At the end of analysis, the analysis results (i.e trusted, untrusted, neutral functions) are sent to the partitioning module which then creates 2 Java files: Trusted.java and Untrusted.java as well as other useful files (C/C++ headers, EDL files etc) to be used by the sgx module to build the final SGX applications. These Java files have the corresponding guest language functions exported as Java methods using the Polyglot API.

• The Java files are copied to substratevm and used to build two native images which will run inside (using Trusted.java) and outside the enclave (using Untrusted.java).

Running the tool

• To run the polytaint tool, use the runTaintTrack.sh script as such: ./runTaintTrack.sh <guestLanguage> <programFile> <imageType>.

• To partition a program on the other hand, we will run taint tracking with imageType = part. For example:

./runTaintTrack.sh js polyglot.js part

• The above command will analyse the program in polyglot.js with our polytaint instrumentation tool and determine which functions will be Trusted, Untrusted and Neutral. The result of this analysis is printed at the end of the analysis. The two Java programs are then created as described above and the files are copied to substratevm in the graal folder. Other files are also created as already explained and moved to the appropriate module.
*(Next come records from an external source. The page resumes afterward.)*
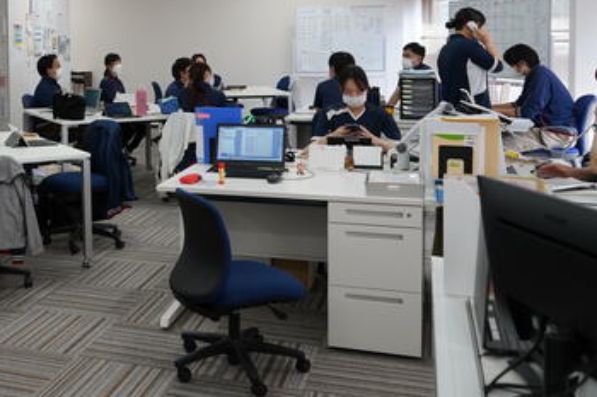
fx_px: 796
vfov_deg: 27.5
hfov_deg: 38.9
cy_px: 83
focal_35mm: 48
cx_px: 87
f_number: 4
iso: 500
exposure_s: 1/160
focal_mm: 28
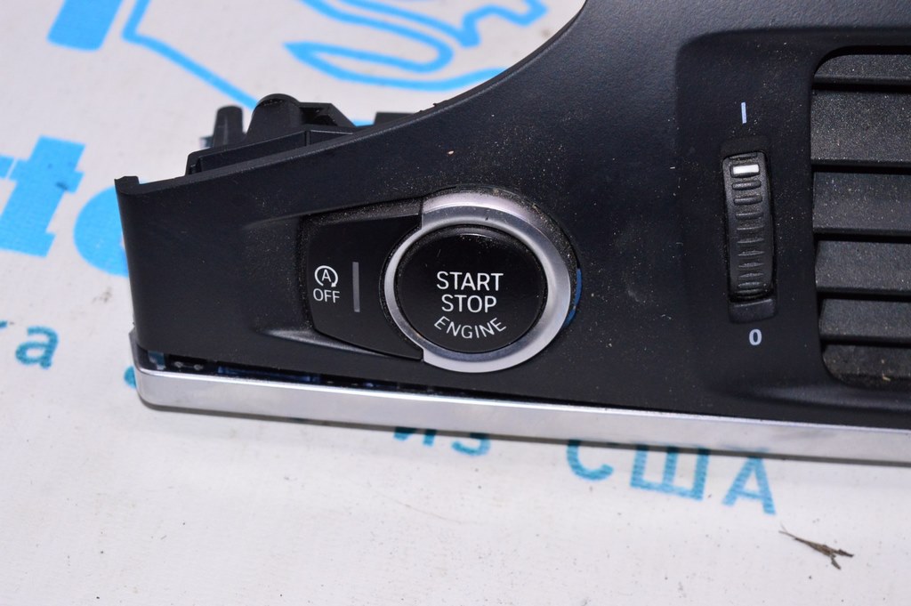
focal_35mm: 82
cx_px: 456
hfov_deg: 24.6
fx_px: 2086
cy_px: 303
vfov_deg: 16.5
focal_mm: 55
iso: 1600
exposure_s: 1/200
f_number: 8
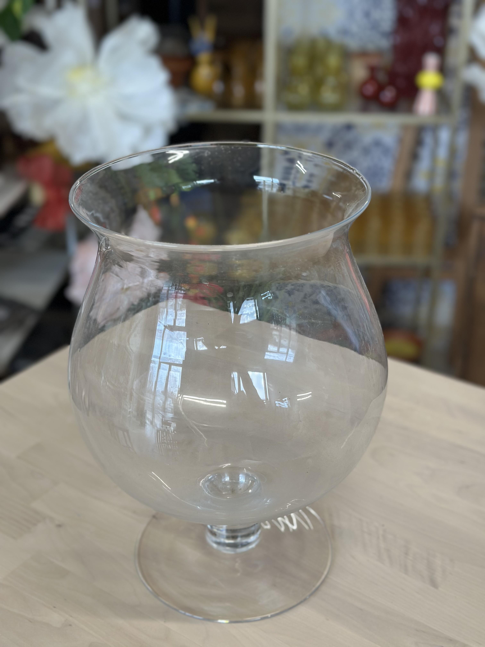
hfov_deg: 30.3
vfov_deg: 39.7
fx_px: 897
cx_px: 242
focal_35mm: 48
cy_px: 324
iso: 100
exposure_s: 1/100
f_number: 1.78
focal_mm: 6.86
• To build the partitioned native image, move to the graal folder and run the script: ./build_polytaint_images.sh. This will build two relocatable .o images corresponding to Trusted.java native image and Untrusted.java native image. These object files are moved to the sgx-module in the sgx folder.
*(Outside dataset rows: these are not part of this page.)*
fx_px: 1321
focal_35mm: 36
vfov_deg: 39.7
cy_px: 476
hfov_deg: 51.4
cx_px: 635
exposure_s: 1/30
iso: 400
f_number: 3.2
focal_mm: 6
• To build the corresponding SGX application, move to the sgx folder and run make clean && make. Run the program with ./app.
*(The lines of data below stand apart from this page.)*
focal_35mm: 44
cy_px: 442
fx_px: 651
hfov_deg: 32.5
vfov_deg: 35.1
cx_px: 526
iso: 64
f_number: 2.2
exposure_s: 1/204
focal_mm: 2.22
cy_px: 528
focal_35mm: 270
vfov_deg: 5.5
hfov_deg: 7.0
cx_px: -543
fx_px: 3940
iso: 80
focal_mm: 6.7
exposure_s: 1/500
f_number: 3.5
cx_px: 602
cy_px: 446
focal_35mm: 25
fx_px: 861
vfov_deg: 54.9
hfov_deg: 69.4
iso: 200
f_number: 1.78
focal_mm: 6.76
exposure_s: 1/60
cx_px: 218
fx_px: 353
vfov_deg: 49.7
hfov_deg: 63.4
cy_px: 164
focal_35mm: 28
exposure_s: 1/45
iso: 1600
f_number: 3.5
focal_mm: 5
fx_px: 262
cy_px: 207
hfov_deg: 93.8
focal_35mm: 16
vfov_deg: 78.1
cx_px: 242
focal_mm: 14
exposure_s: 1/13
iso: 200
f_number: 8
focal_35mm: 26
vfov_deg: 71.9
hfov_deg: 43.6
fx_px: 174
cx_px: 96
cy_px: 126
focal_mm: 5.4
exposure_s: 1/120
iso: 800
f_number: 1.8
• To run a the program in polyglot.js entirely inside the enclave, we don't need to partition the program. So we use the command:

./runTaintTrack.sh js polyglot.js full

• This will skip taint analysis and just create a single Java application with the JavaScript program embedded. To build the corresponding native image move into the graal folder and run: ./build_full_poly_image.sh. A native image relocatable file main.o will be created and moved to the sgx module.
• Similarly, to build the corresponding SGX application, move to the sgx folder and run make clean && make. Run the program with ./app.

MISC information

• The partitioning tool uses regular expressions parse out function defitions. For JS code, this is more or less feasible. However for Python source code, it is very difficult to extract the function body with a regex. To simplify the process, we introduce a magic string: func_end=1 at the end of python function definitions. This is a correct python expression but we are not interested in its result. It simply makes things easier for us when parsing out function definitions. This expression will be removed in the final partitioned program.

Possible bugs

• If you install a language locally with gu and use the -f (force) option to prevent version checks, this may lead to the polyglot API not detecting the language in the list of languages even though gu list lists the language as installed. This is a weird issue that I'm yet to understand. Nonetheless all works correctly when the language (e.g secureL) is installed with: gu install -L secL-component.jar.